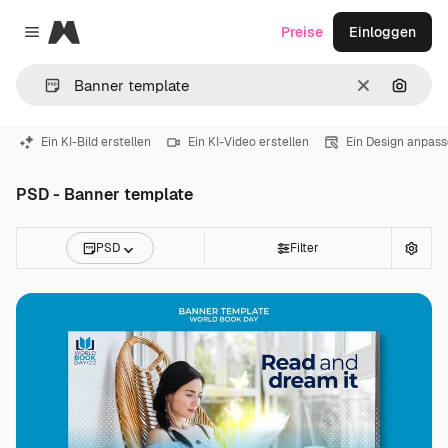
Magnific
Preise
Einloggen
Close menu
Löschen
Nach B
Ein KI-Bild erstellen
Ein KI-Video erstellen
Ein Design anpas
PSD - Banner template
PSD
Filter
------------------------
WORK TO BE COMPLETED:
Check each line of the records for the string "erstellen" and state how many lines contain it. Give only the number.

SOLVED PROBLEM:
2